With Dr. Kate Hardy, Sanders has recently completed a large scale project funded by the ESRC on the lap dancing industry. This project uncovered working conditions of dancers and will be detailed in the forthcoming book, Flexible Workers: Labour, Regulation and Mobility in Lap Dancing (Routledge, 2014). An ESRC Follow on award for further dissemination and impact from this study has been awarded. Working with Rosie Campbell, the project aims to influence Sex Entertainment Venues licensing policy and create innovative impact by creating an Iphone App for dancers with safety, self employment rights and tax awareness information. Information about the project can be found at:
http://www.sociology.leeds.ac.uk/research/projects/regulatory-dance.php
Rosie Campbell (Project Evaluator)
Rosie Campbell (BA, MA) is a Sociologist whose specialist area of research is sex work and sexual exploitation, on which she has carried out research for 17 years and has published widely. Her research work has taken place in a number of regions throughout the UK and she is considered an expert on the sex industry and sex work support service provision in the UK. Her research and evaluation work has often been participatory in nature and has involved the review of multi agency community safety responses to sex work. She has worked with sex work and sexual exploitation projects throughout the UK in her research work and via her involvement with the UK Network of Sex Work Projects. She was a founder member of UKNSWP, Chair (2002-2009) and now supports UKNSWP as Chair of the National Ugly Mugs Pilot Advisory Group & is a Champion of the scheme which she was involved in setting up.
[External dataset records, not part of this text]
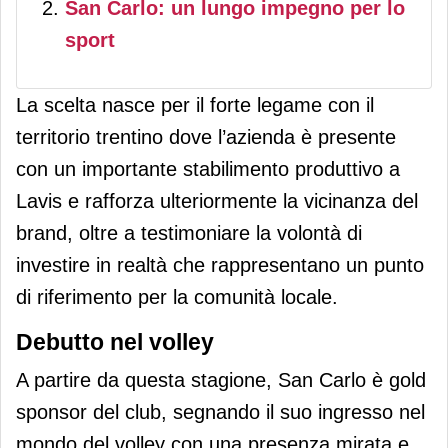
San Carlo: un lungo impegno per lo
sport
La scelta nasce per il forte legame con il
territorio trentino dove l’azienda è presente
con un importante stabilimento produttivo a
Lavis e rafforza ulteriormente la vicinanza del
brand, oltre a testimoniare la volontà di
investire in realtà che rappresentano un punto
di riferimento per la comunità locale.
Debutto nel volley
A partire da questa stagione, San Carlo è gold
sponsor del club, segnando il suo ingresso nel
mondo del volley con una presenza mirata e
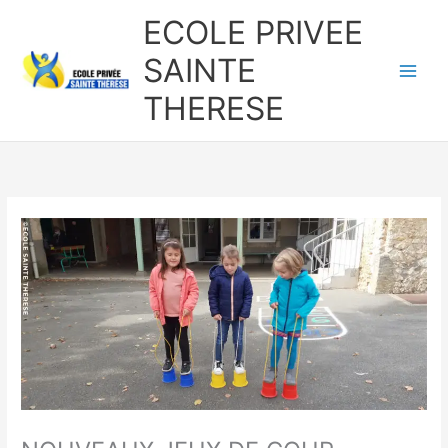
Aller
ECOLE PRIVEE
au
contenu
SAINTE
THERESE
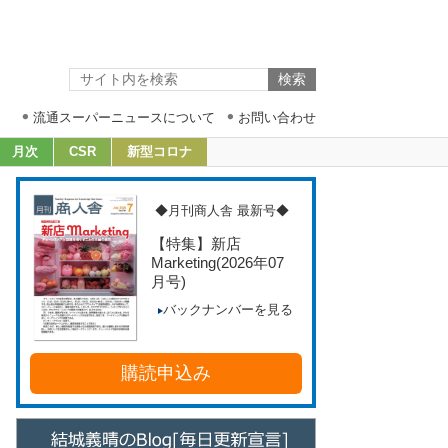
流通スーパーニュースについて
お問い合わせ
月次
CSR
新型コロナ
◆月刊商人舎 最新号◆
【特集】新店
Marketing
(2026年07
月号)
バックナンバーを見る
購読申込み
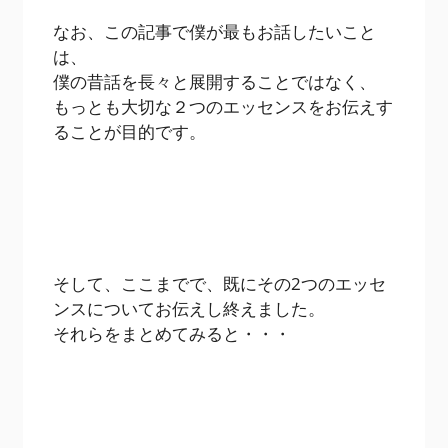
なお、この記事で僕が最もお話したいこと
は、
僕の昔話を長々と展開することではなく、
もっとも大切な２つのエッセンスをお伝えす
ることが目的です。
そして、ここまでで、既にその2つのエッセ
ンスについてお伝えし終えました。
それらをまとめてみると・・・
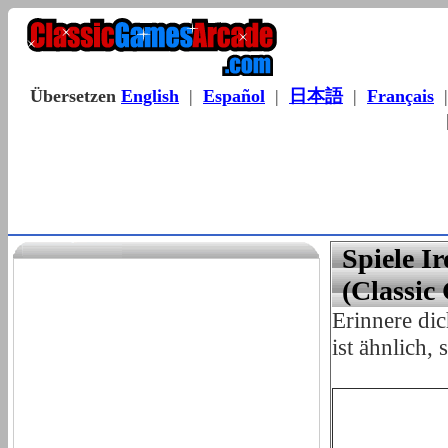
Übersetzen
English
|
Español
|
日本語
|
Français
Spiele I
(Classic
Erinnere di
ist ähnlich,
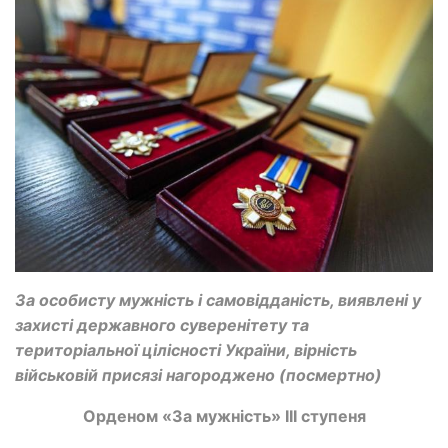
За особисту мужність і самовідданість, виявлені у
захисті державного суверенітету та
територіальної цілісності України, вірність
військовій присязі нагороджено (посмертно)
Орденом «За мужність» ІІІ ступеня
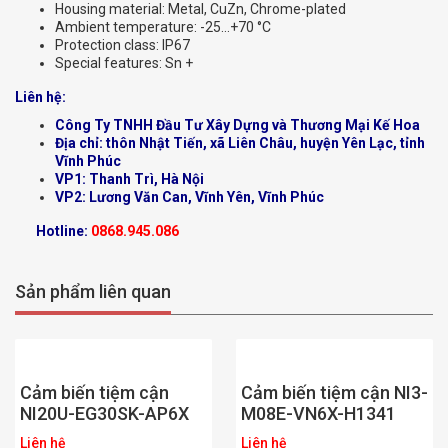
Housing material: Metal, CuZn, Chrome-plated
Ambient temperature: -25…+70 °C
Protection class: IP67
Special features: Sn +
Liên hệ:
Công Ty TNHH Đầu Tư Xây Dựng và Thương Mại Kế Hoa
Địa chỉ: thôn Nhật Tiến, xã Liên Châu, huyện Yên Lạc, tỉnh
Vĩnh Phúc
VP1: Thanh Trì, Hà Nội
VP2: Lương Văn Can, Vĩnh Yên, Vĩnh Phúc
Hotline:
0868.945.086
Sản phẩm liên quan
Cảm biến tiệm cận
Cảm biến tiệm cận NI3-
NI20U-EG30SK-AP6X
M08E-VN6X-H1341
Liên hệ
Liên hệ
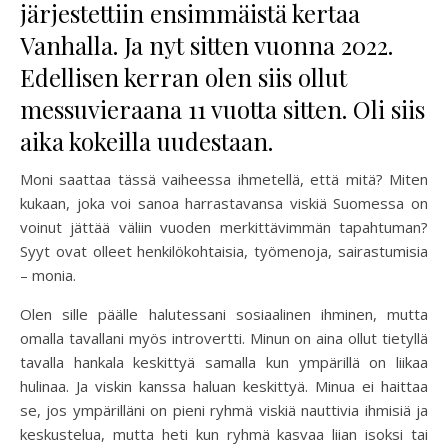
järjestettiin ensimmäistä kertaa
Vanhalla. Ja nyt sitten vuonna 2022.
Edellisen kerran olen siis ollut
messuvieraana 11 vuotta sitten. Oli siis
aika kokeilla uudestaan.
Moni saattaa tässä vaiheessa ihmetellä, että mitä? Miten
kukaan, joka voi sanoa harrastavansa viskiä Suomessa on
voinut jättää väliin vuoden merkittävimmän tapahtuman?
Syyt ovat olleet henkilökohtaisia, työmenoja, sairastumisia
– monia.
Olen sille päälle halutessani sosiaalinen ihminen, mutta
omalla tavallani myös introvertti. Minun on aina ollut tietyllä
tavalla hankala keskittyä samalla kun ympärillä on liikaa
hulinaa. Ja viskin kanssa haluan keskittyä. Minua ei haittaa
se, jos ympärilläni on pieni ryhmä viskiä nauttivia ihmisiä ja
keskustelua, mutta heti kun ryhmä kasvaa liian isoksi tai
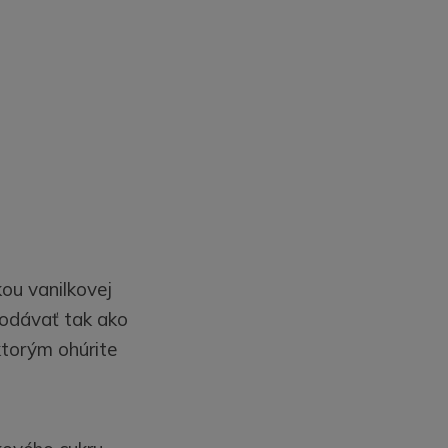
kou vanilkovej
 podávať tak ako
ktorým ohúrite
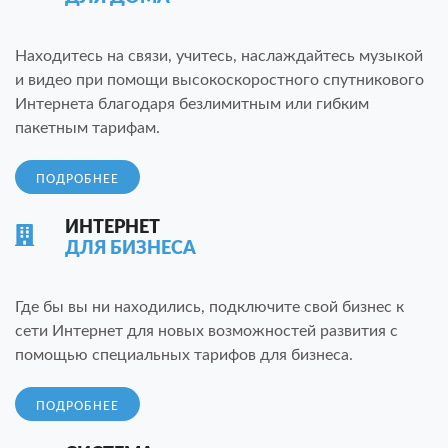
Находитесь на связи, учитесь, наслаждайтесь музыкой
и видео при помощи высокоскоростного спутникового
Интернета благодаря безлимитным или гибким
пакетным тарифам.
ПОДРОБНЕЕ
ИНТЕРНЕТ
ДЛЯ БИЗНЕСА
Где бы вы ни находились, подключите свой бизнес к
сети Интернет для новых возможностей развития с
помощью специальных тарифов для бизнеса.
ПОДРОБНЕЕ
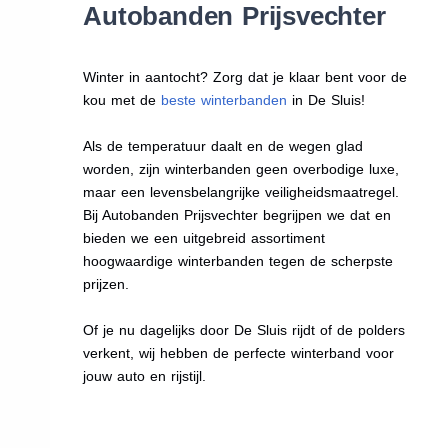
Autobanden Prijsvechter
Winter in aantocht? Zorg dat je klaar bent voor de
kou met de
beste winterbanden
in De Sluis!
Als de temperatuur daalt en de wegen glad
worden, zijn winterbanden geen overbodige luxe,
maar een levensbelangrijke veiligheidsmaatregel.
Bij Autobanden Prijsvechter begrijpen we dat en
bieden we een uitgebreid assortiment
hoogwaardige winterbanden tegen de scherpste
prijzen.
Of je nu dagelijks door De Sluis rijdt of de polders
verkent, wij hebben de perfecte winterband voor
jouw auto en rijstijl.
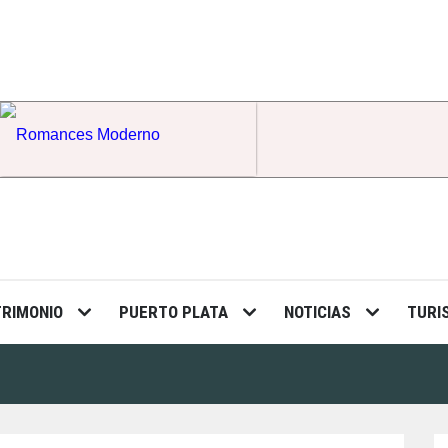
Romances Moderno
TRIMONIO
PUERTO PLATA
NOTICIAS
TURI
Rosie has worked directly as a sessional outreach and support worker for 14 years and has been active in establishing and developing a number of sex work support and sexual exploitation projects within both a trustee and manager role e.g. between 2005-2008 she was the Co-ordinator of Armistead Street & Portside, Merseyside and she is currently a Trustee for Manchester Action on Street Health. She has been involved in the development of good practice guidance for service interventions for sex workers and in developing policies and services related to sex work at local and national levels. She has been a member of a range of national advisory and consultation groups relating to sex work and sexual exploitation policy. She is an advocate for the human and labour rights of sex workers. She has particular expertise in policy and intervention matters re sexual violence and was a Third Sector representative on the Department of Health, Response to Sexual Violence National Support Team.
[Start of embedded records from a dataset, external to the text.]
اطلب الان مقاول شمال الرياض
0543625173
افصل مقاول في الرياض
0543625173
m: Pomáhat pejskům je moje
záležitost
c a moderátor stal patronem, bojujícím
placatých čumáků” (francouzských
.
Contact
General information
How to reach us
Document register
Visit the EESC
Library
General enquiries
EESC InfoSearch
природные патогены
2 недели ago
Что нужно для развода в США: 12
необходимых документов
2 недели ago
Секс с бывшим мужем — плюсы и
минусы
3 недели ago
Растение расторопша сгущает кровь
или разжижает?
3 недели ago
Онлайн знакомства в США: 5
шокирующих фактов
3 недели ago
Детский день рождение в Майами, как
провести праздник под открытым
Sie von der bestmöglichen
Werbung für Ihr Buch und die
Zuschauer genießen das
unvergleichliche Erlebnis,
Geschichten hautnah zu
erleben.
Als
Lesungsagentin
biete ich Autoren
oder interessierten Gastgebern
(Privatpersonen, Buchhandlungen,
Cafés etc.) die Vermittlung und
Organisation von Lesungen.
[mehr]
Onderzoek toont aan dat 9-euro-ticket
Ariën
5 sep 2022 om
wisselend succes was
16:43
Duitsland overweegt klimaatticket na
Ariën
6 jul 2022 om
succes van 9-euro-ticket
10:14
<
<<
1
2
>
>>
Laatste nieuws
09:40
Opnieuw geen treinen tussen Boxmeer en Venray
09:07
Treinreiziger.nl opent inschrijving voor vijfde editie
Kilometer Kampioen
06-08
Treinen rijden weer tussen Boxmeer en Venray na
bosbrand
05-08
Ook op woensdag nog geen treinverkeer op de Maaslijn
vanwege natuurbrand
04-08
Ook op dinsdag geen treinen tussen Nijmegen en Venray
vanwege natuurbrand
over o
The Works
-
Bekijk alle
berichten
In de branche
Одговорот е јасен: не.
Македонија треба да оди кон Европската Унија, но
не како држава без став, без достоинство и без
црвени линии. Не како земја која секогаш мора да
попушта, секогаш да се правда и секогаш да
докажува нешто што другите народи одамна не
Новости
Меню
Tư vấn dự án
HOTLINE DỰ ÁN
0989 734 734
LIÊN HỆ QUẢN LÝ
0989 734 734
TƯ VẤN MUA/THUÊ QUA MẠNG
Rosie is currently a researcher in the School of Sociology and Social Policy at the University of Leeds, where she is working on an ESRC follow on project “Sex Entertainment Venues Regulating Working Conditions” with Dr Teela Sanders. She is completing her PhD part time at the School of Applied Social Sciences, Durham University, which is focusing on Merseyside’s policy of addressing crimes against sex workers as hate crime.